▶ Exercise directions
Please copy everything from the start of the items below down to the line containing "order: Boraginales", renaming "phylum" to "division" and leaving the pictures out.
== Listed records ==
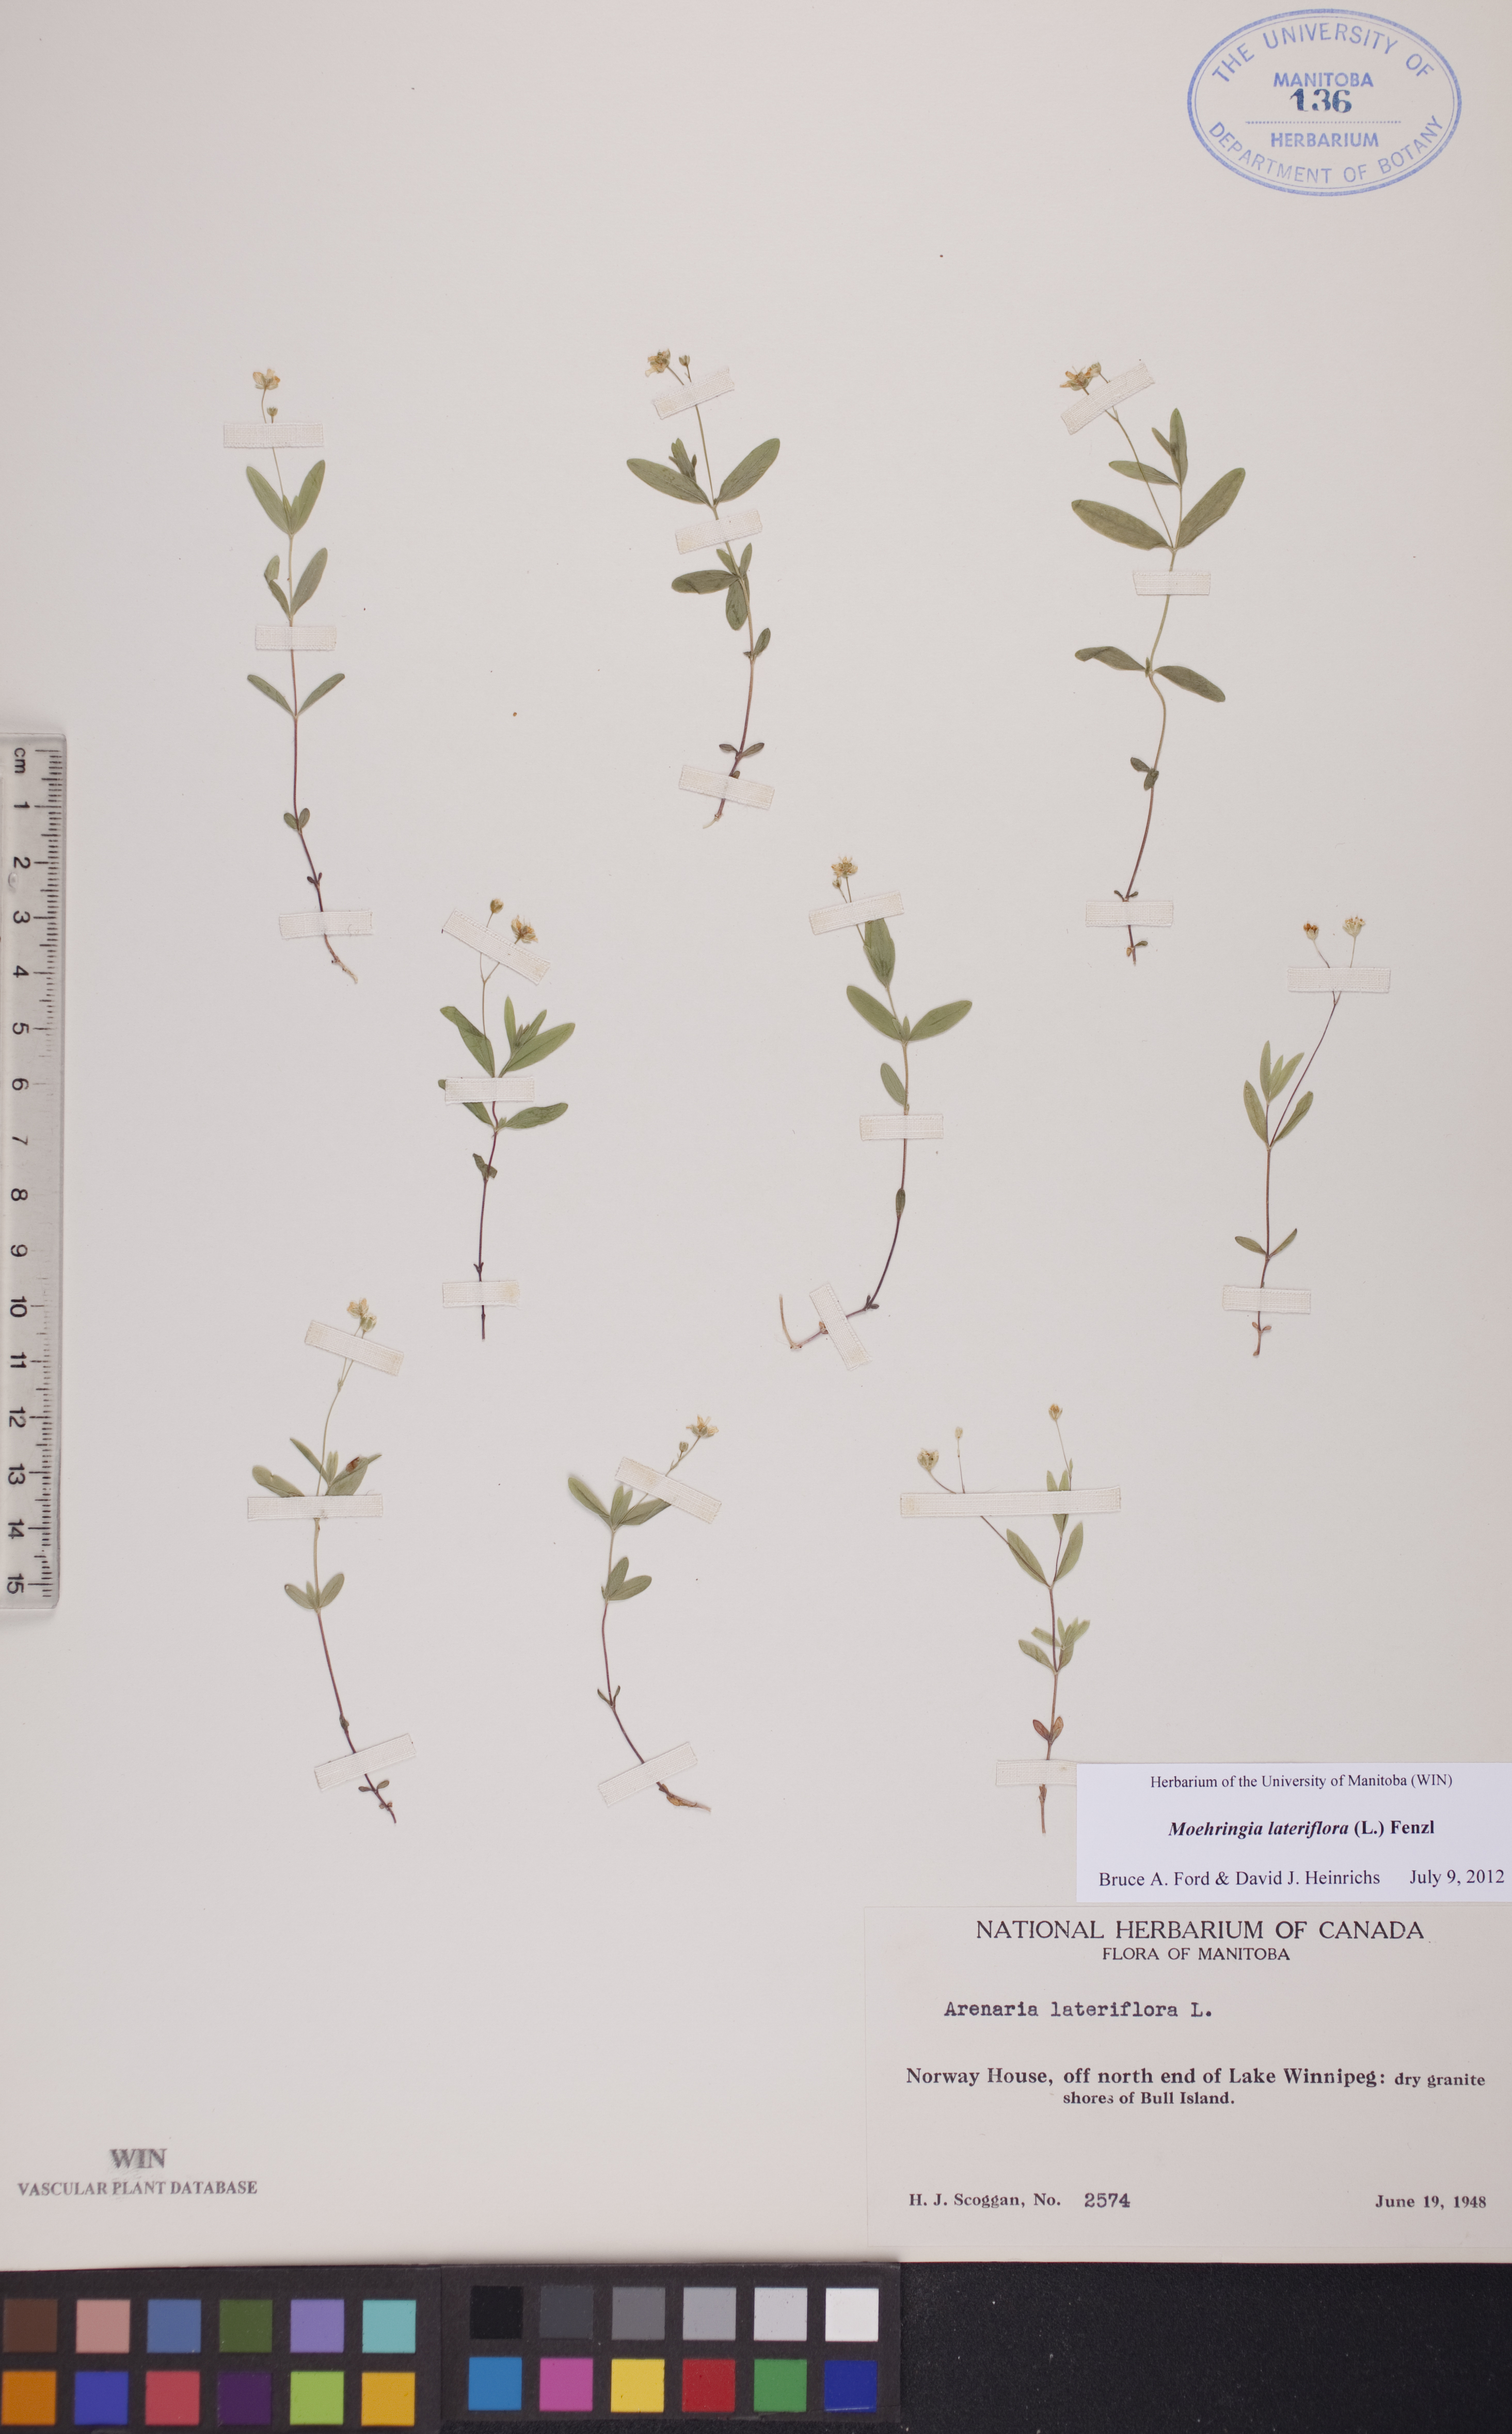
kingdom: Plantae
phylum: Tracheophyta
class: Magnoliopsida
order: Caryophyllales
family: Caryophyllaceae
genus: Moehringia
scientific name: Moehringia lateriflora
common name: Blunt-leaved sandwort
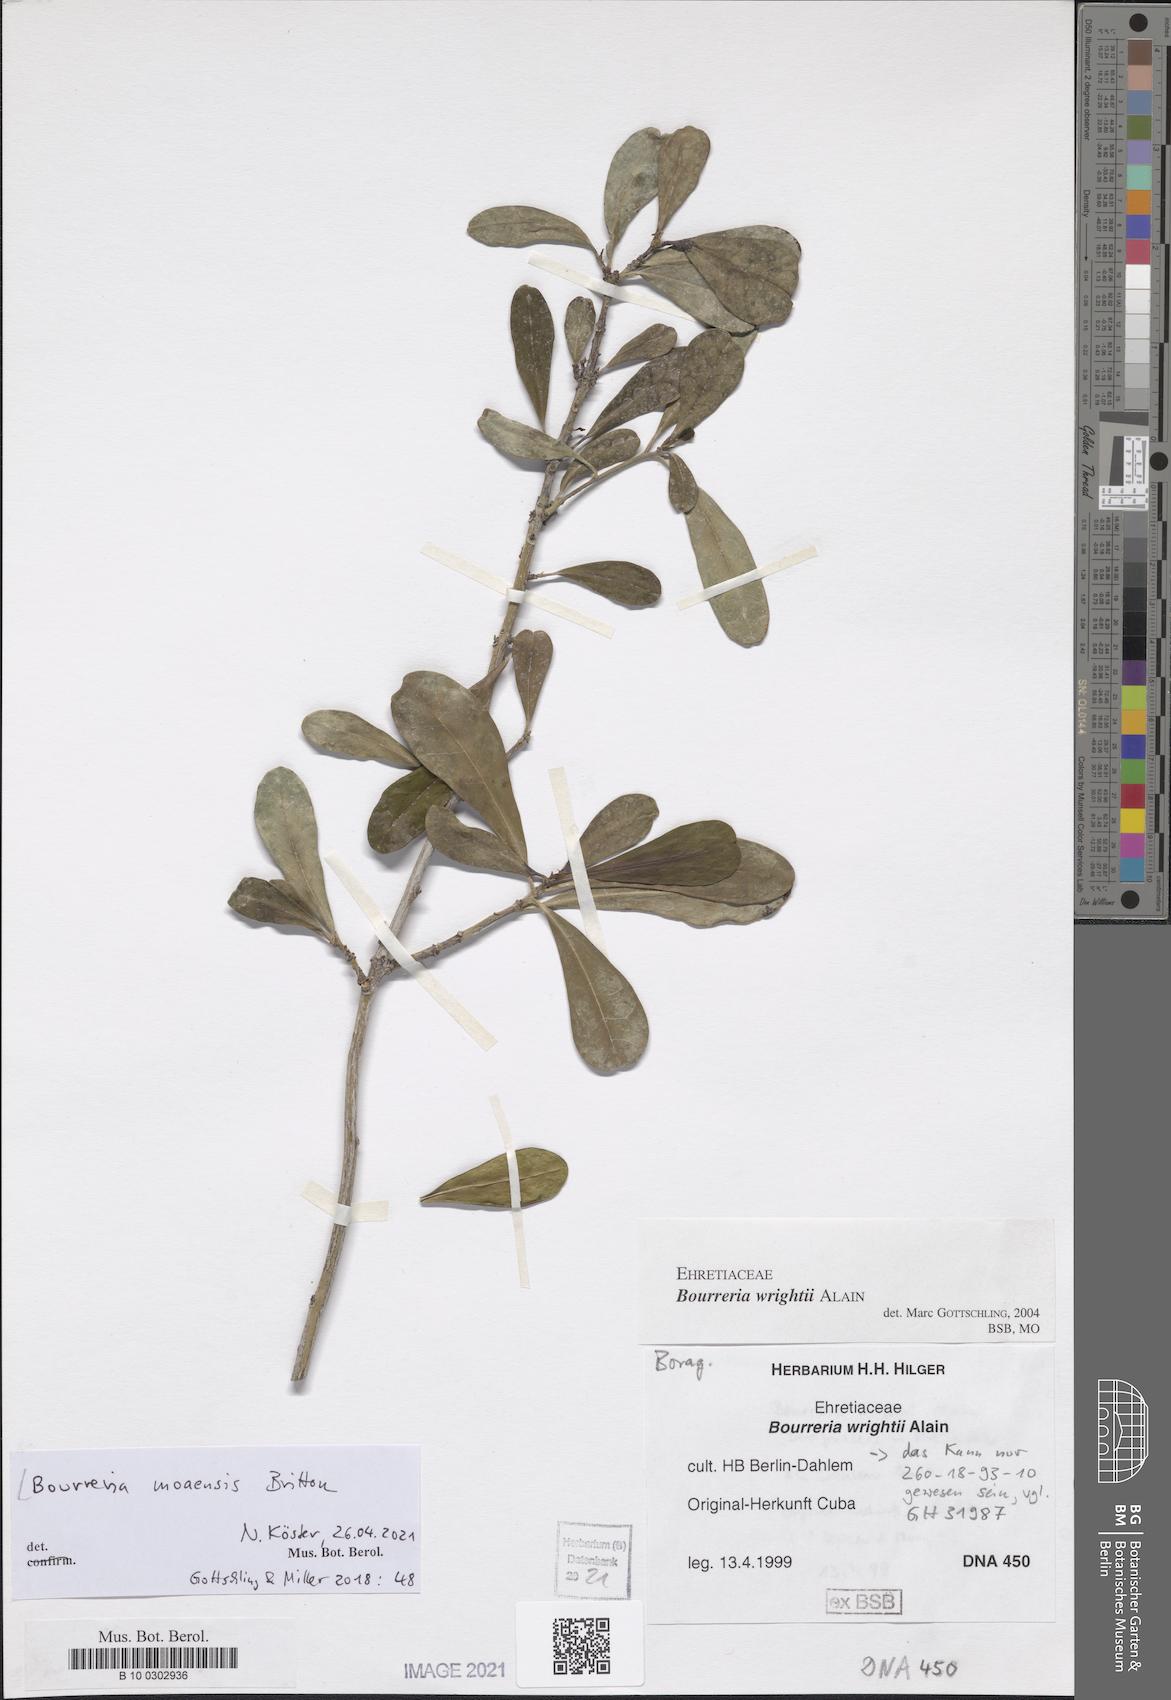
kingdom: Plantae
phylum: Tracheophyta
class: Magnoliopsida
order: Boraginales
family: Ehretiaceae
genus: Bourreria
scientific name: Bourreria moaensis
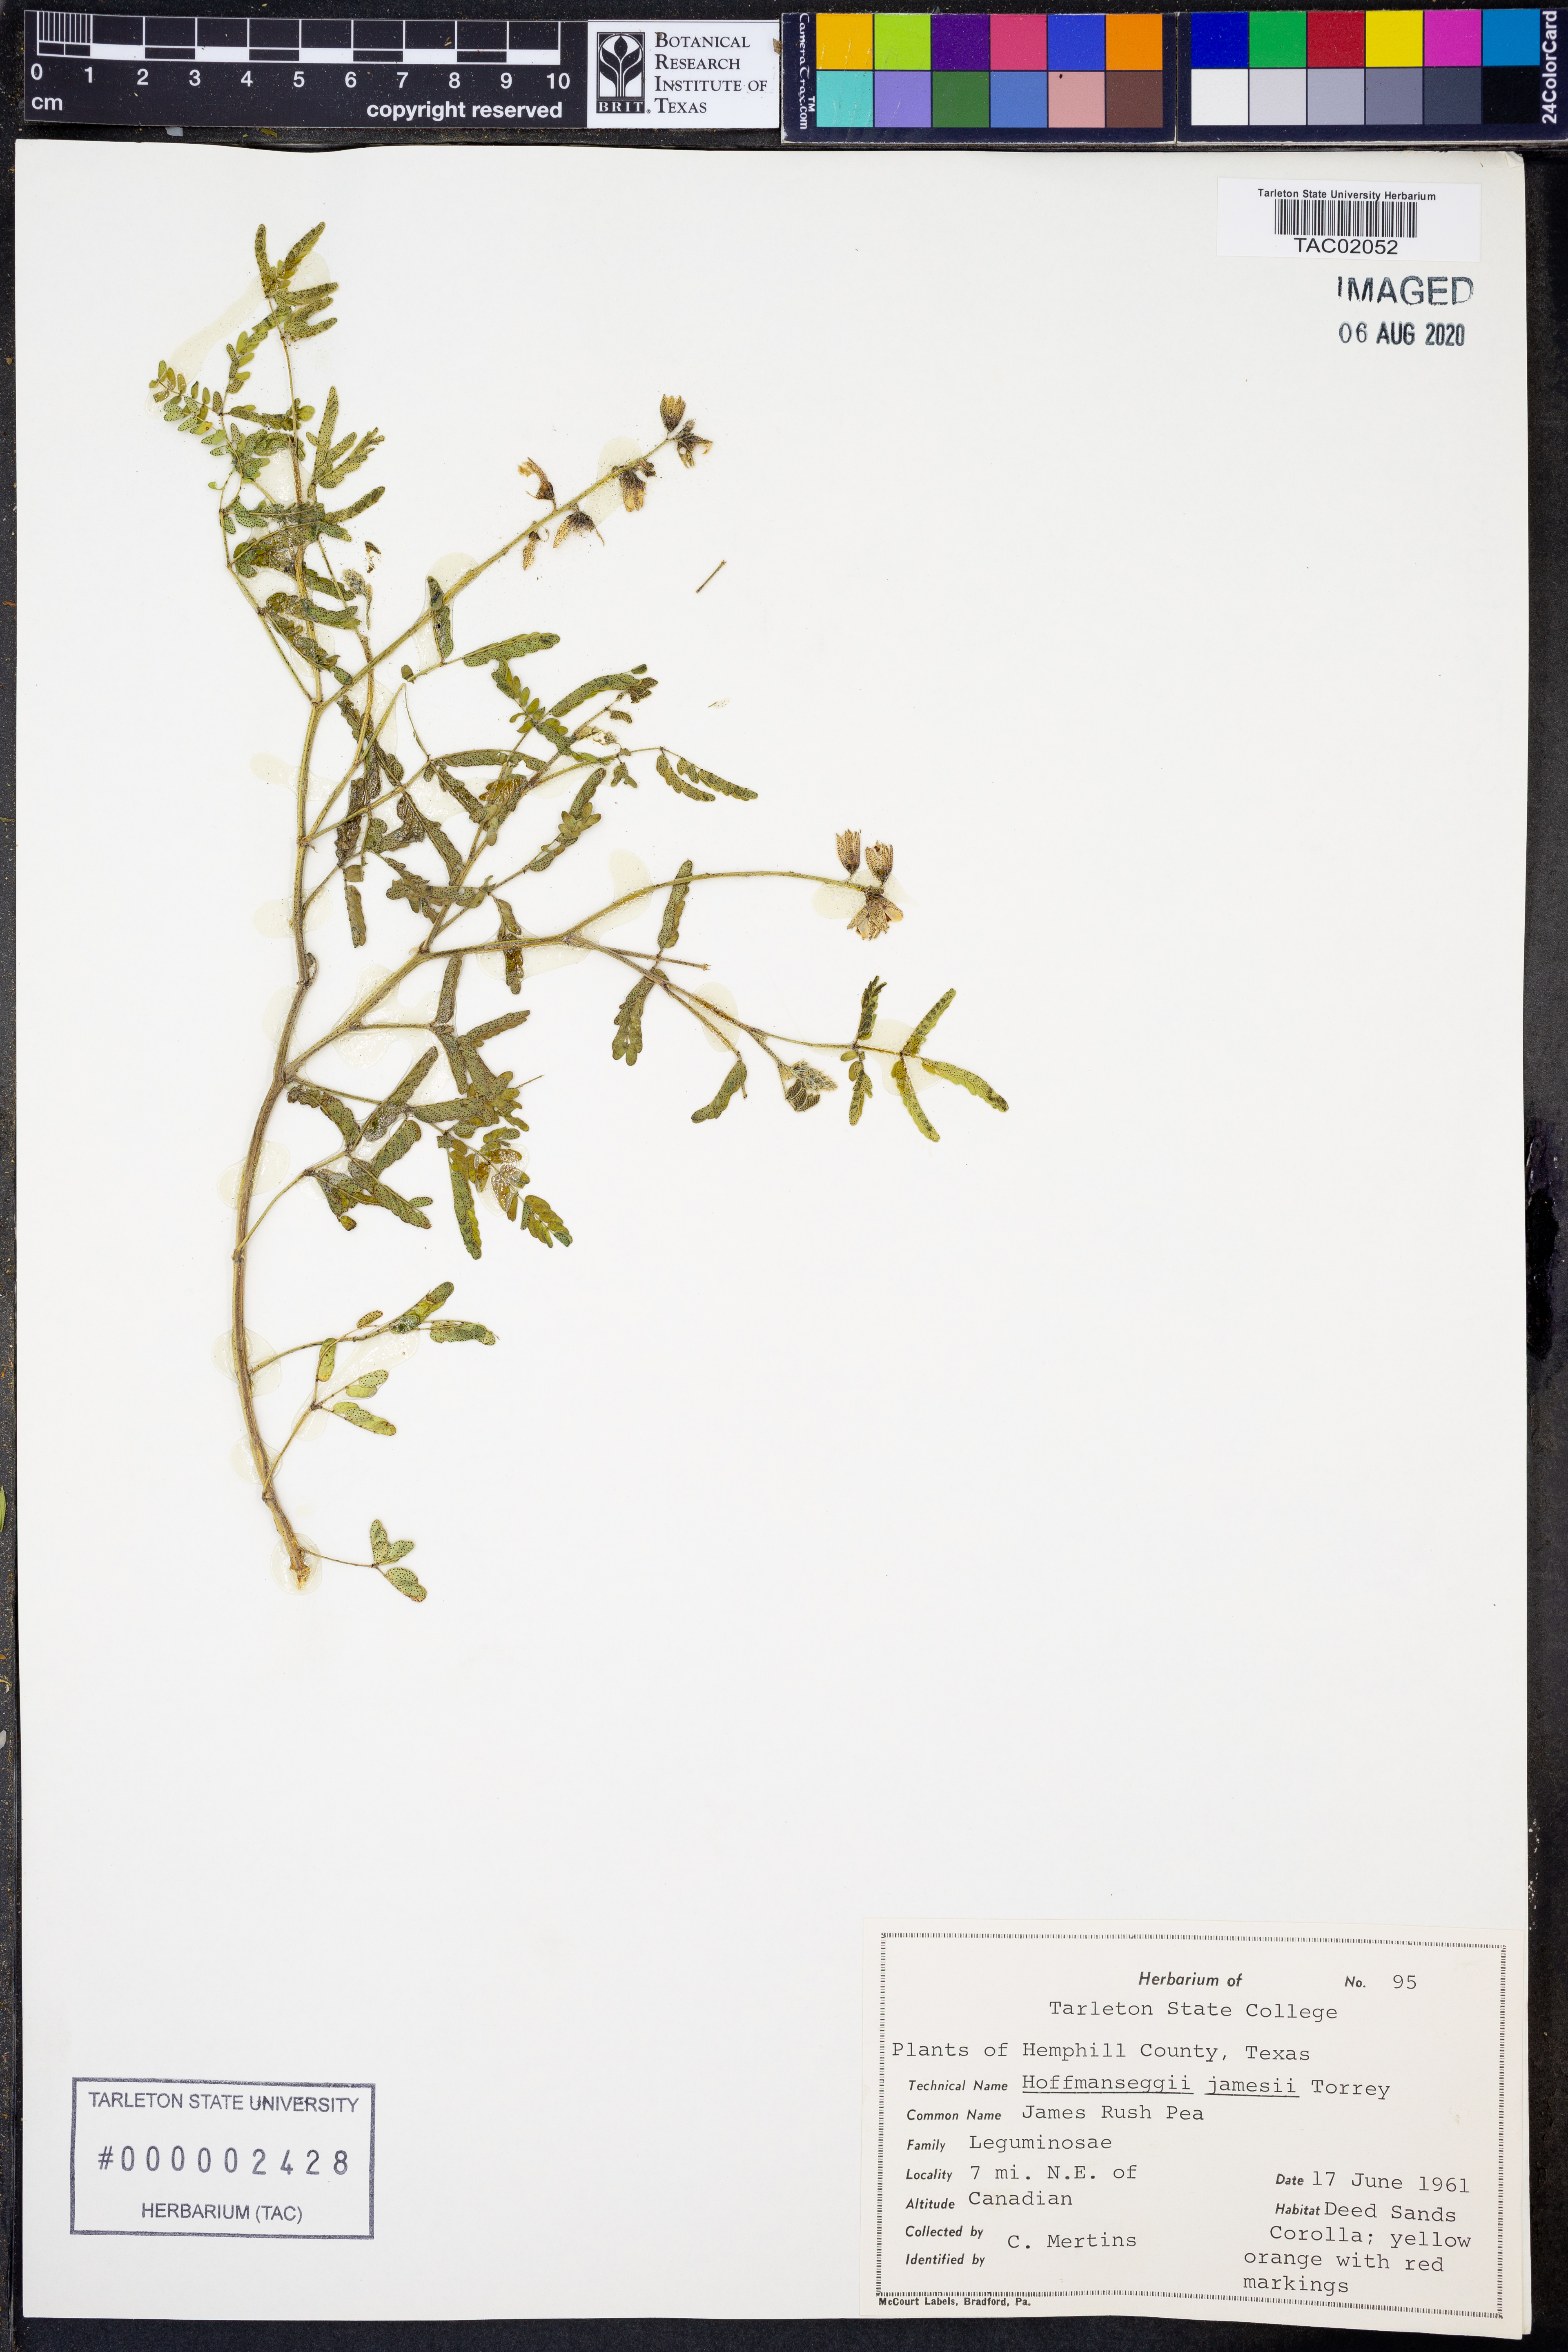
===
▶ The completed task
kingdom: Plantae
division: Tracheophyta
class: Magnoliopsida
order: Caryophyllales
family: Caryophyllaceae
genus: Moehringia
scientific name: Moehringia lateriflora
common name: Blunt-leaved sandwort
kingdom: Plantae
division: Tracheophyta
class: Magnoliopsida
order: Boraginales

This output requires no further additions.